Le Département des systèmes biologiques (D-BSSE) de l’ETH Zurich est installé depuis quatre ans à Bâle. La proximité de l’industrie des sciences de la vie est un des facteurs qui rend la présence de ce département pertinente. Et la région de Bâle profite d’une plus grande visibilité internationale.

Pour l’ETH Zurich et l’EPFL, la régionalisation de certains de leurs départements ouvre de nouvelles perspectives. Bâle, par exemple, offre des conditions de recherche idéales, en particulier dans le domaine de la biomédecine. Le Département des systèmes biologiques (D-BSSE) de l’ETH Zurich est établi à Bâle depuis 2007. Il s’agit de la seconde antenne de la haute école zurichoise dans la ville après l’ouverture en 1999 de l’ETH Studio Basel, un institut de recherches urbaines. L’ETH Studio travaille en étroite collaboration avec le laboratoire de recherche en urbanisme de l’EPFL, le «laba», inauguré à Bâle en août 2011.
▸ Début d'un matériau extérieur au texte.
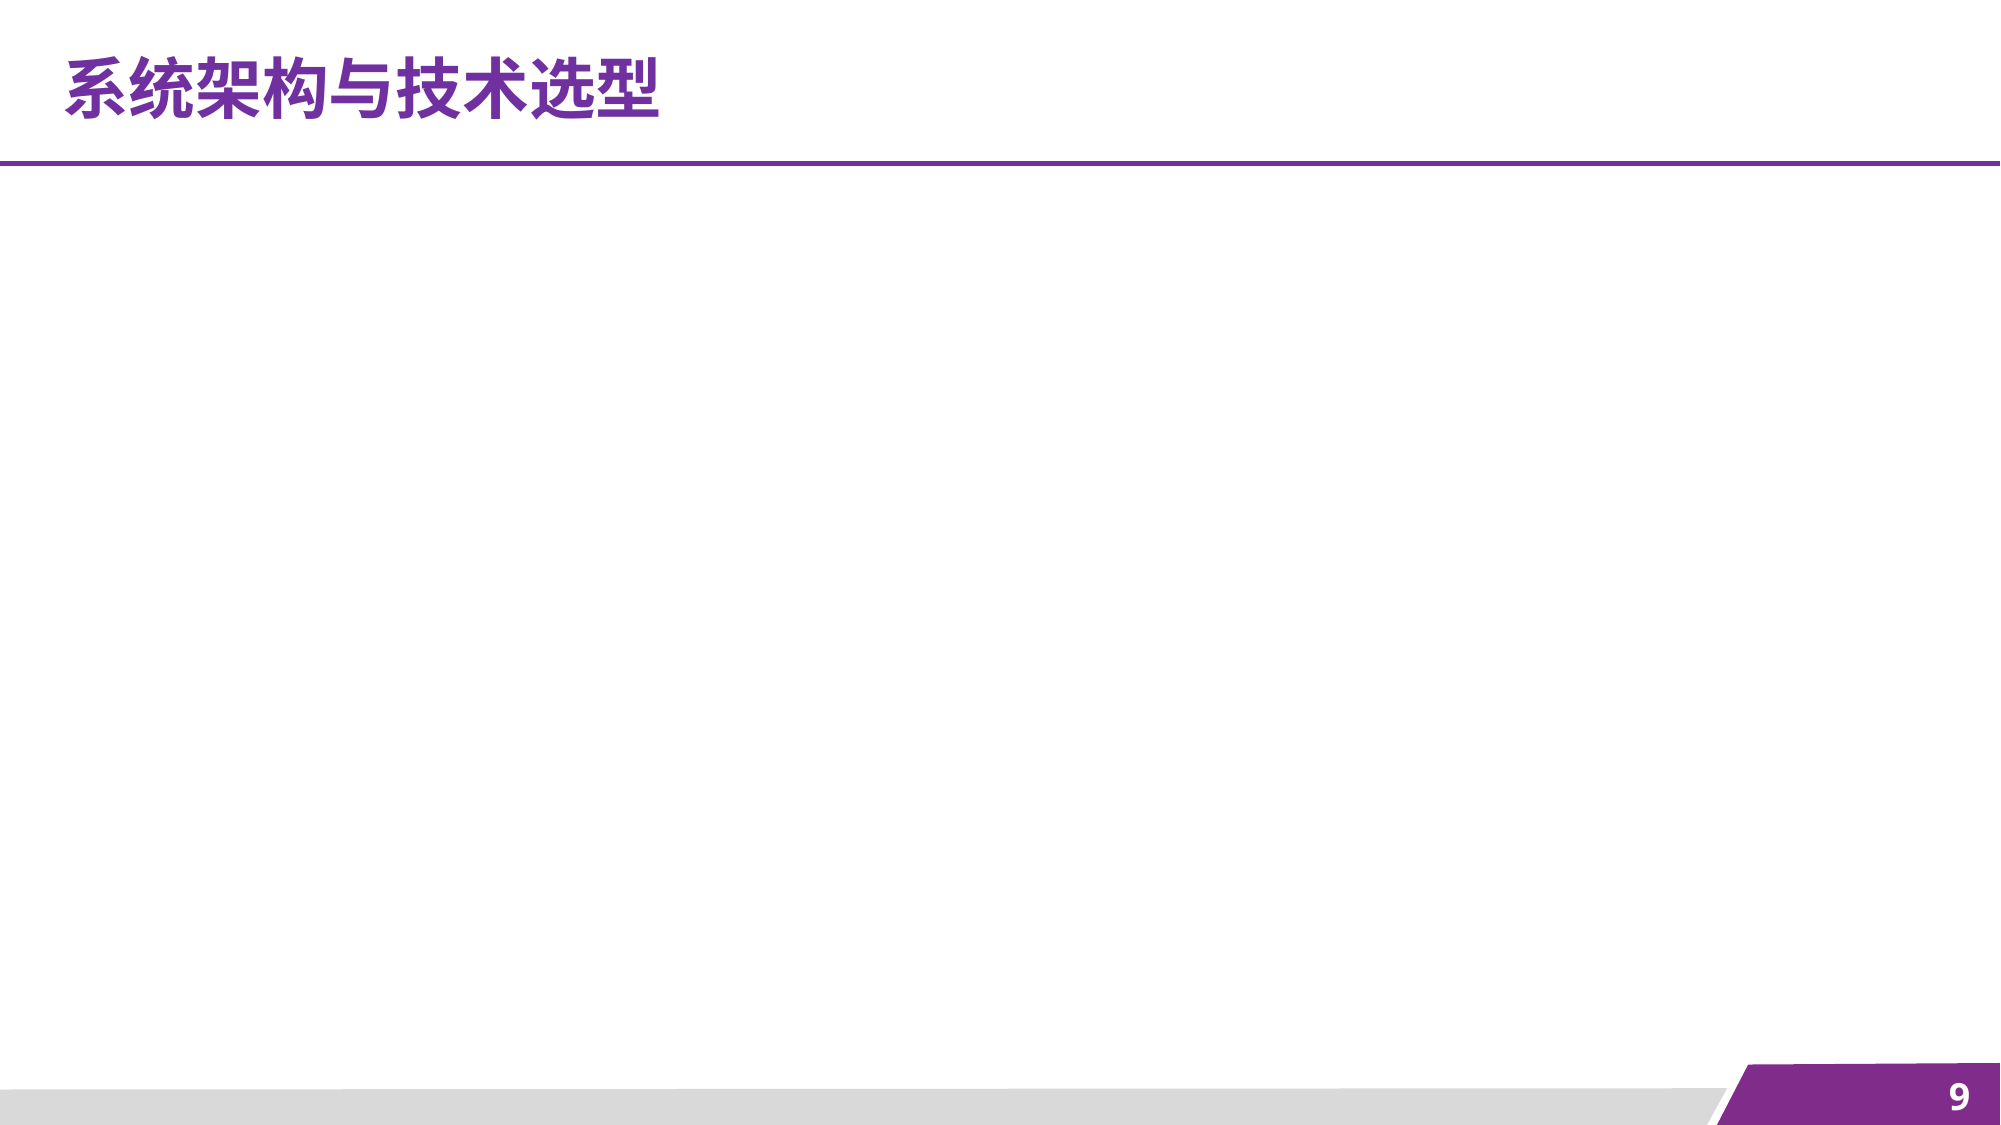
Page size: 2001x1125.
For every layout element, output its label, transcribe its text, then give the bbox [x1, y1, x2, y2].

text_box 9 [1934, 1065, 1986, 1125]
text_box [0, 1087, 1729, 1125]
text_box [1715, 1061, 2000, 1125]
text_box 系统架构与技术选型 [47, 39, 1535, 135]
Tout le monde sort gagnant
Le D-BSSE de l’ETH Zurich compte 170 collaborateurs de 23 nationalités différentes. Ralph Eichler, président de l’ETH Zurich, voit l’installation du D-BSSE à Bâle comme une décision stratégique: «Bâle est la capitale européenne des sciences de la vie. Avec l’installation du D-BSSE, l’ETH Zurich a jeté un pont entre les systèmes techniques et biologiques». A Bâle, la proximité de l’industrie biochimique et pharmaceutique offre des conditions idéales pour les projets de recherche interdisciplinaires des scientifiques. Les bio-ingénieurs du D-BSSE ont par exemple élaboré un système d’«allumage de gènes» qui pourrait permettre de développer de nouvelles thérapies, notamment contre le diabète de type 2. De telles avancées scientifiques intéressent aussi les entreprises bâloises des biotech et des sciences de la vie.
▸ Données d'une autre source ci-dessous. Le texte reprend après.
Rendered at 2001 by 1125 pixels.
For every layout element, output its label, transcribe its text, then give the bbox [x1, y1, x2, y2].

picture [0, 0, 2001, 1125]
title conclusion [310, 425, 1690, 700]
Le département bâlois de l’ETH Zurich profite à toute la région, estime Urs Wüthrich, directeur de l’instruction publique du canton de Bâle-Campagne: «Le D-BSSE complète parfaitement les forces de la région en matière de recherche, avec l’université, la haute école spécialisée et l’industrie. De plus, il nous assure une plus grande attention internationale. Enfin, il crée des places de travail et de formation hautement qualifiées.» C’est pourquoi les deux cantons ont participé au financement de départ du D-BSSE et imaginent déjà de nouveaux investissements pour l’infrastructure, explique Urs Wüthrich. Christoph Eymann, directeur de l’instruction publique du canton de Bâle-Ville, y voit un autre avantage: «Cela génère d’importantes synergies avec les institutions de formation bâloises.»
Collaboration avec l’industrie
En quatre ans d’existence, trois spin-off sont sorties du D-BSSE. Une chaire supplémentaire a pu être créée grâce à un financement privé. Les professeurs collaborent étroitement avec l’industrie, comme avec Roche qui, dans un projet de recherche commun sur les maladies neurodégénératives, utilise une technologie de puce du D-BSSE pour tracer les signaux neuronaux dans une résolution plus élevée et détecter tout changement pathologique.